In una dichiarazione a Prensa Latina, la vice ministra González ha detto che: «Ancora una volta ( la 25ª occasione) Cuba andrà alla ONU il prossimo 26 ottobre, dato che il blocco si mantiene nonostante le misure che ha preso il presidente (statunitense) Barack Obama, per fare dei cambi».

La vice ministra ha aggiunto che persiste la persecuzione delle transazioni finanziarie dell’Isola.

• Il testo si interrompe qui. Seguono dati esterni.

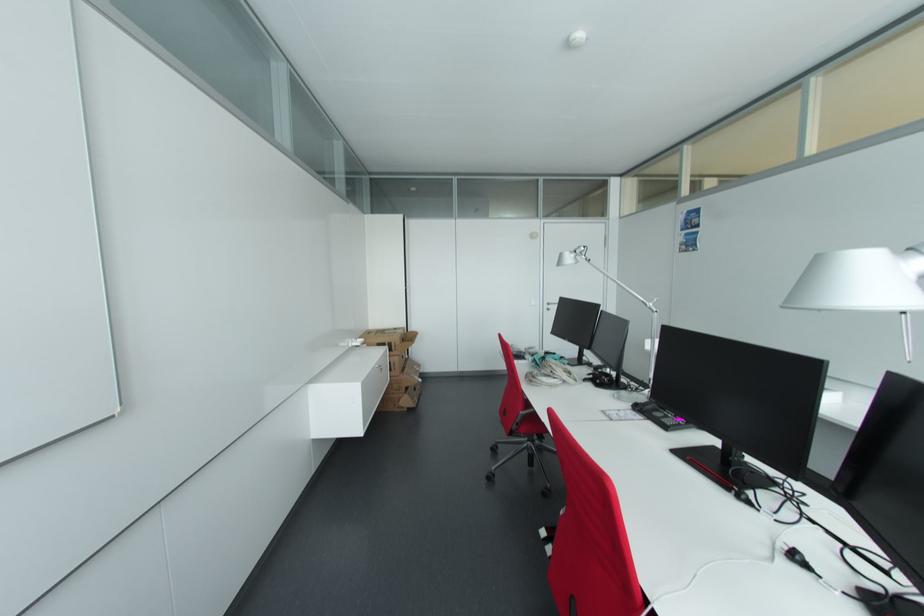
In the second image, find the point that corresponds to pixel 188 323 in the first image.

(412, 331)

Non si è avanzato nel piano economico - finanziario e nemmeno in quello economico - commerciale nelle relazioni con gli Stati Uniti nell’ultimo periodo, «giustamente per la persistenza del blocco contro il nostro paese», ha sottolineato.

«Non è nemmeno un segreto che durante il mandato di Obama abbiamo subito i danni più forti dal punto di vista extra territoriale nell’applicazione del blocco», ha indicato la diplomatica cubana, aggiungendo che le transazioni finanziarie in questa tappa sono state colpite con multe di milioni, imposte a banche importanti a livello internazionale e questo ha provocato timore nelle principali istituzioni di questo tipo, che quindi non mantengono relazioni con Cuba.

«In questo senso e considerando che i turisti nordamericani non possono viaggiare a Cuba perché il blocco lo impedisce, abbiamo considerato la necessità di continuare a presentare questa risoluzione sino a che sarà definitivamente eliminato, ha reiterato.

«Riconosciamo comunque le intenzioni del presidente Obama che si realizzi un dibattito nel Congresso degli USA per il sollevamento del blocco», ha commentato ancora la vice ministra.

«Pensiamo di continuare con l’appoggio della comunità internazionale negli sforzi per porre fine a questa aggressiva politica contro il nostro paese», ha concluso Ana Teresita González.

Nel settembre scorso il cancelliere cubano, Bruno Rodríguez Parrilla, ha presentato a L’Avana la risoluzione che raccoglie i danni provocati dal blocco nell’ultimo anno. (Traduzione GM -Granma Int.)